Bulkhead

The Real World Analogy#

Named after ship design — ships have bulkheads (walls) separating compartments. If one compartment floods, the walls contain the water. The ship keeps floating.

Same principle in software — isolate failures so one component can't sink everything else.

The Problem Without Bulkheads#

Your app has 100 threads — shared across all services

Normal operation:
  Payment       → 20 threads in use
  Recommendations → 15 threads in use
  Notifications  → 10 threads in use
  Available      → 55 threads free

Payment goes slow (30s per request):
  10 users hit Payment  → 10 threads stuck waiting
  20 users hit Payment  → 20 threads stuck
  50 users hit Payment  → 50 threads stuck
  100 users hit Payment → ALL 100 threads stuck

User requests Recommendations → no threads available → fails
User requests Notifications   → no threads available → fails

Payment brought down the entire system

Cascading Failure

One slow service starved all thread resources. Recommendations and Notifications never had a problem — they were killed by association.

The Fix — Bulkhead#

Assign each service its own isolated resource pool:

Payment        → 20 dedicated threads
Recommendations → 20 dedicated threads
Notifications  → 20 dedicated threads
General pool   → 40 threads

Payment goes slow:
  Its 20 threads fill up
  New Payment requests → fail fast (no thread available)

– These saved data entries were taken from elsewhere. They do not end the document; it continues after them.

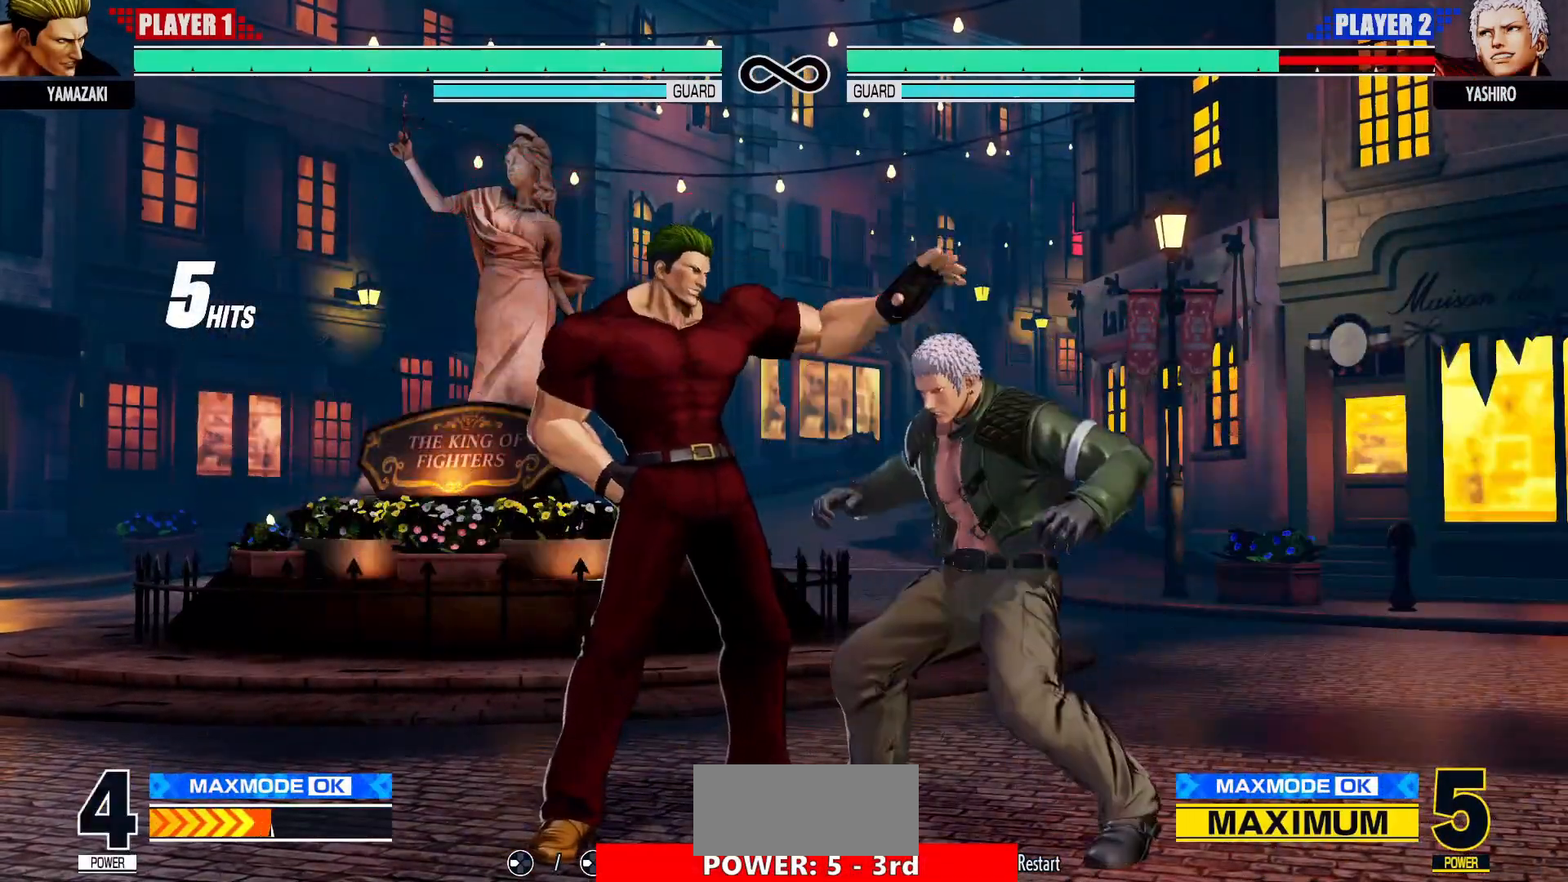
{"dt_ms": 500, "buttons": ["CROSS", "TRIANGLE"], "left_stick": "center", "events": [[83, "SQUARE", "up"], [250, "left_stick", "center"], [283, "SQUARE", "down"], [367, "SQUARE", "up"], [483, "CROSS", "down"], [500, "TRIANGLE", "down"]]}
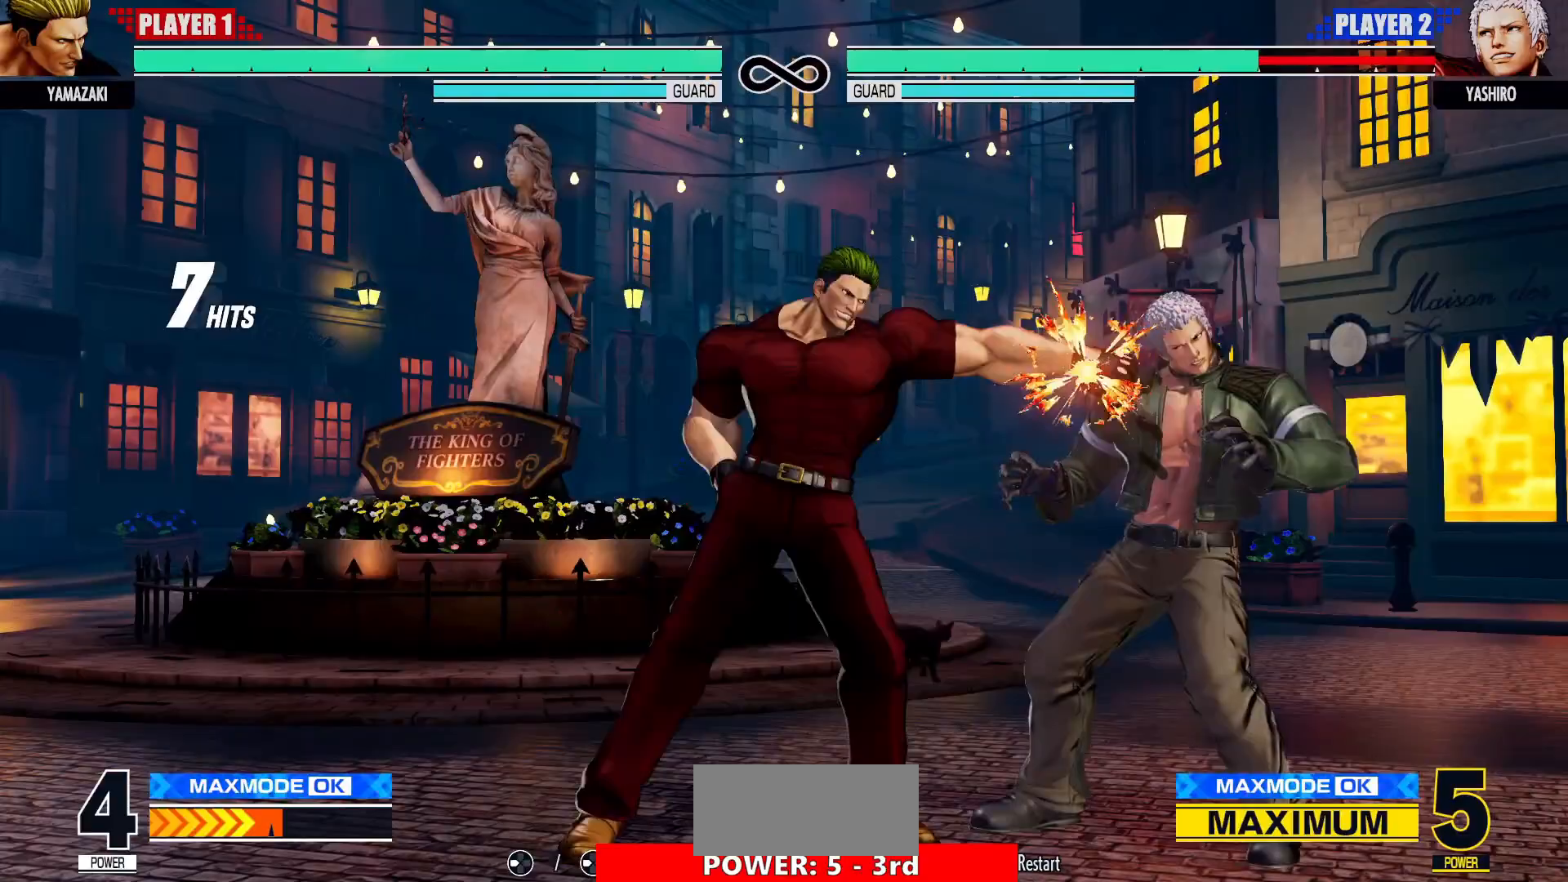
{"dt_ms": 500, "buttons": [], "left_stick": "center", "events": [[33, "TRIANGLE", "up"], [50, "CROSS", "up"]]}
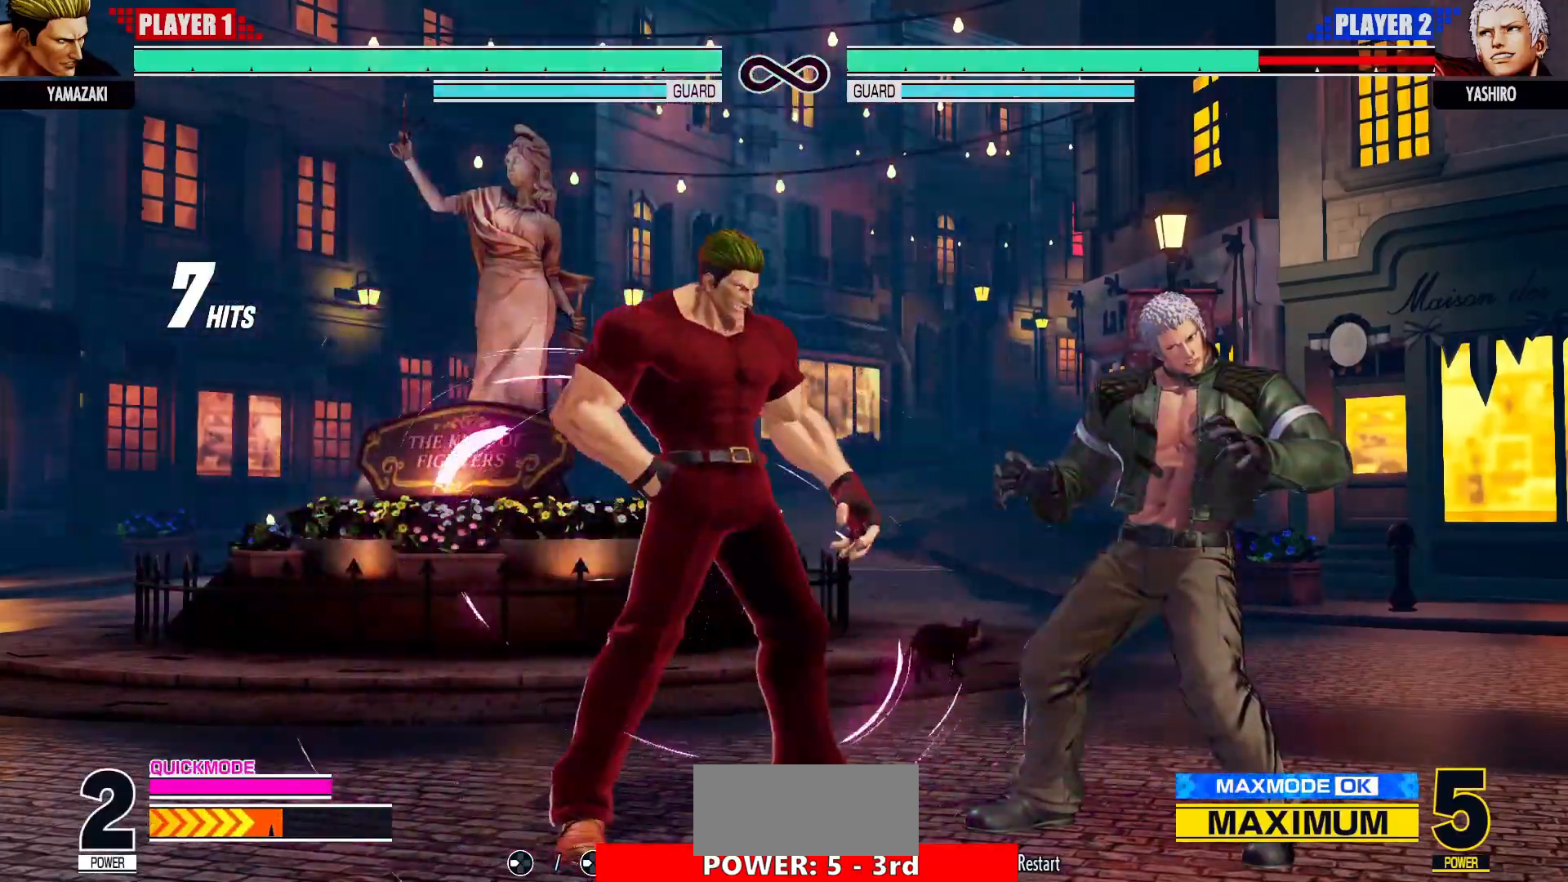
{"dt_ms": 500, "buttons": [], "left_stick": "center", "events": [[167, "CROSS", "down"], [183, "left_stick", "right"], [217, "CROSS", "up"], [317, "TRIANGLE", "down"], [400, "TRIANGLE", "up"], [483, "left_stick", "center"]]}
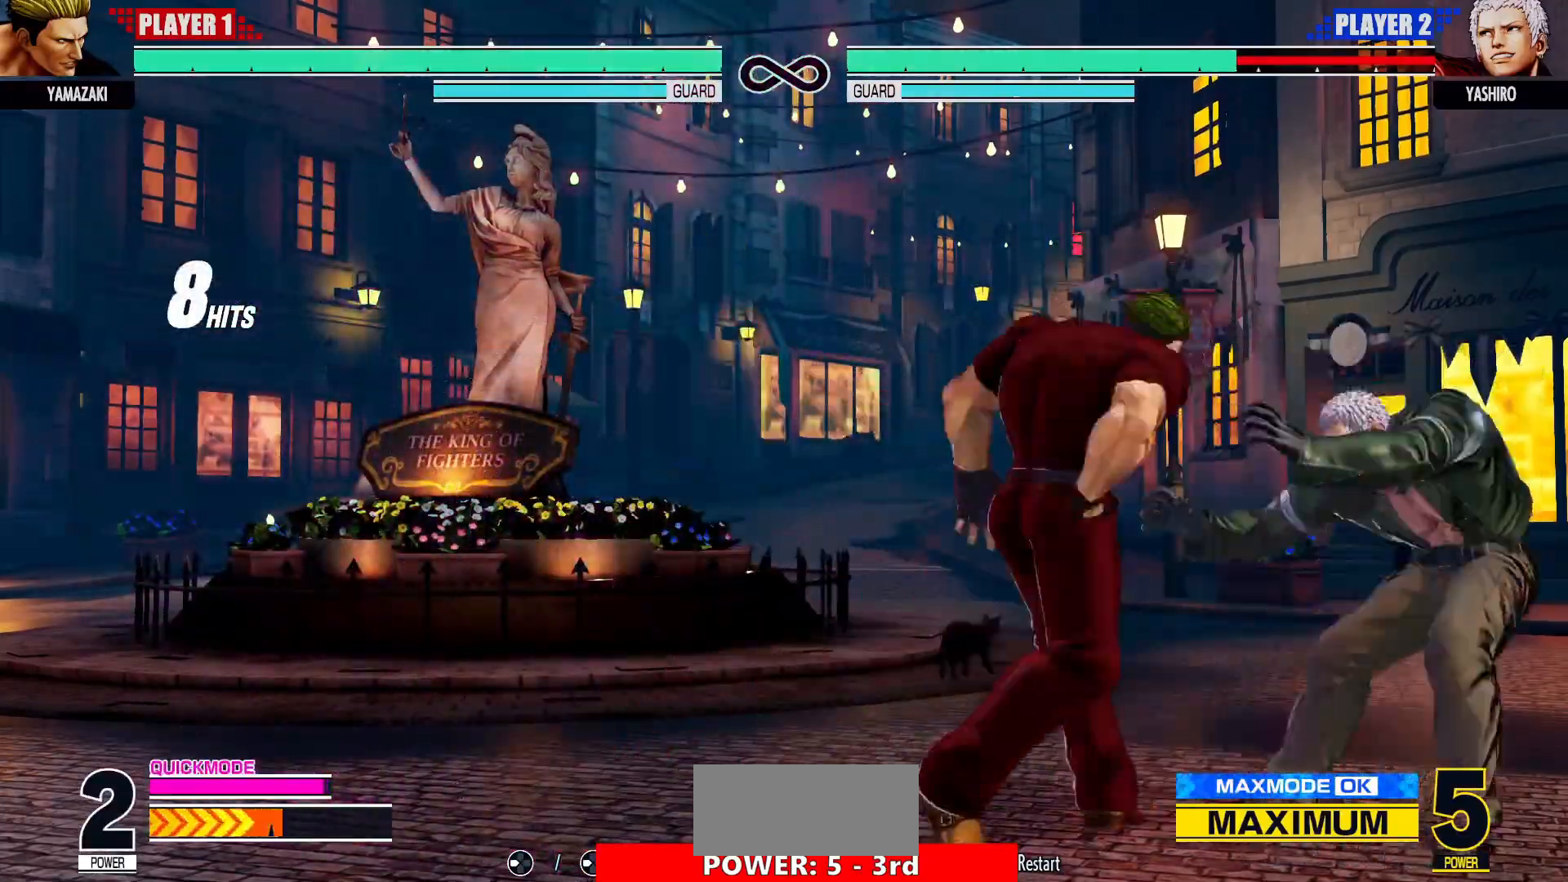
{"dt_ms": 500, "buttons": [], "left_stick": "center", "events": [[100, "left_stick", "down"], [250, "left_stick", "center"], [283, "CIRCLE", "down"], [283, "CROSS", "down"], [433, "CROSS", "up"], [450, "CIRCLE", "up"]]}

Recommendations → 20 threads untouched → fully operational
Notifications   → 20 threads untouched → fully operational

Failure contained

One compartment floods. The ship keeps sailing.

Bulkhead Beyond Thread Pools#

The same pattern applies to any shared resource:

Resource	Without Bulkhead	With Bulkhead
Thread pools	One service starves all threads	Each service has dedicated threads
Connection pools	One service exhausts DB connections	Each service has connection limit
Memory	One service causes OOM, kills process	Memory limits per service/container
CPU	One service pegs CPU, starves others	CPU limits per container (Docker/K8s)

In Kubernetes

Resource limits (requests and limits in pod spec) are bulkheads at the infrastructure level — each pod gets guaranteed CPU and memory, preventing one pod from starving others.

Bulkhead + Graceful Degradation Together#

Payment thread pool exhausted (bulkhead triggered)
  ↓
New Payment requests fail fast
  ↓
Graceful degradation kicks in
  ↓
Show "Payment temporarily unavailable, try again in a moment"
  ↓
Recommendations and Notifications: completely unaffected

Bulkhead contains the failure. Graceful degradation handles it for the user.

Interview framing

"I'd use bulkheads to isolate thread pools per downstream service — if Payment goes slow, it exhausts its own pool and fails fast rather than starving Recommendations and Notifications. Combined with graceful degradation, users see a payment error while the rest of the app works normally."